- Kategori
- Siyaset
Recep Tayyip Bey Davosta
Son günlerin çok konuşulan konularından biri olan Davos zirvesinde; gerek oturum yöneticisinin ve gerekse İsrail Cumhurbaşkanının Türkiye Cumhuriyeti Başbakanına karşı gösterdikleri tutum Ülkemiz açısından hoş görülebilecek bir tutum değildir. Bu tutuma karşı; Türkiye Cumhuriyeti Hükümetinin Başbakanı olarak Recep Tayyip Beyin oturumu yöneten ön yargılı kişiye gösterdiği tepki; son derecede normal ve alkışlanacak bir durumdur. Ancak güçlü kişiliğiyle onu susturup sözü ele aldığı zaman; yapması gereken konuşmanın Kasımpaşa ağzıyla değil, diplomasi ağzıyla yapılması gerekirdi.
İsrail Cumhurbaşkanının saygısız ve diplomasiye yakışmayacak bir tarzda, parmağını tehditvari bir şekilde kaldırarak konuşmasını kınıyor ve hoş görmüyorum. Ancak: Diplomaside kişisel davranışların mensup oldukları ülke adına çok kötü sonuçlar verdiğinin de bilincindeyim.
Perez’in, diplomatik kuralları bir tarafa bırakıp, o kadar büyük bir öfke ile neler söylediğini bilmiyorum. Merak da etmedim. Haklı sözler söylediğini sanmıyorum. Haklı olsa bile bu davranışı dünya kamuoyunda alkışlanacak ve ülkesi lehine fayda sağlayacak bir tutum değildi.
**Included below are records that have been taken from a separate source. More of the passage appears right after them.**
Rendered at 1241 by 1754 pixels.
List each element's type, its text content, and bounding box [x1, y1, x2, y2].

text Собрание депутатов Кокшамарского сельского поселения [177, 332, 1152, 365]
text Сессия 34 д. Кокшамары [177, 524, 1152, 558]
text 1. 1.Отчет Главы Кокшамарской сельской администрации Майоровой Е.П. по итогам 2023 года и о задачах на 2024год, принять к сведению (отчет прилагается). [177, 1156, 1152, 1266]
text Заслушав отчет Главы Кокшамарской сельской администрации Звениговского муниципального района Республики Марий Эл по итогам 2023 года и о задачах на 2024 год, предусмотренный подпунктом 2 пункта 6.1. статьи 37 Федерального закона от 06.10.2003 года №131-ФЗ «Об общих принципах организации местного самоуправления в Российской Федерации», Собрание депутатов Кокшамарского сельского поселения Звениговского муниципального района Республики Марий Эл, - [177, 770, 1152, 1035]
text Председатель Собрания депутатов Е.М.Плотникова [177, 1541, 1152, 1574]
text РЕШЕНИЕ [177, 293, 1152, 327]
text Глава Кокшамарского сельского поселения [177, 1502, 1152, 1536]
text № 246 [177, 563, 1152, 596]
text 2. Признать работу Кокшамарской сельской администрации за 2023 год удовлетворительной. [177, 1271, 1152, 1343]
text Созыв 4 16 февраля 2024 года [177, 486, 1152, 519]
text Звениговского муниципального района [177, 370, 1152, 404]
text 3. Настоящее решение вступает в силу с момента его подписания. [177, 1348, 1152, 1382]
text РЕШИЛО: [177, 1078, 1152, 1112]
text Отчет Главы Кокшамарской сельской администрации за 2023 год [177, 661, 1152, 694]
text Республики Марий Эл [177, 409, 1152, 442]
Onun bu davranışına karşı Recep Tayyip Bey; kişisel gücüyle, oturumu yöneten önyargılı kişiyi susturduktan sonra; aynı üslupta olmayıp, parmağını uzatarak, ( Yaşınız benden büyük. O nedenle sesimi yükseltmiyorum. Yoksa benim sesim çok daha fazla çıkar. Siz öldürmesini çok iyi bilirsiniz. ) şeklinde kişisel konuşmalar yapmayıp; ( Sayın Perez! Siz; şu, şu, şu nedenlerle haklı değilsiniz. Siz Amerika’nın gölgesine sığınmış işgalci bir devletsiniz. Bu güne kadar Filistin halkına şunları şunları şunları yaptınız. ) şeklinde haklı birkaç söz söyleyip onu köşeye sıkıştırabilseydi; hem ülkemiz, hem dünya açısından büyük bir kahraman olurdu.
Recep Tayip Bey bu davranışıyla ülkemize çok şey kaybettirmiştir.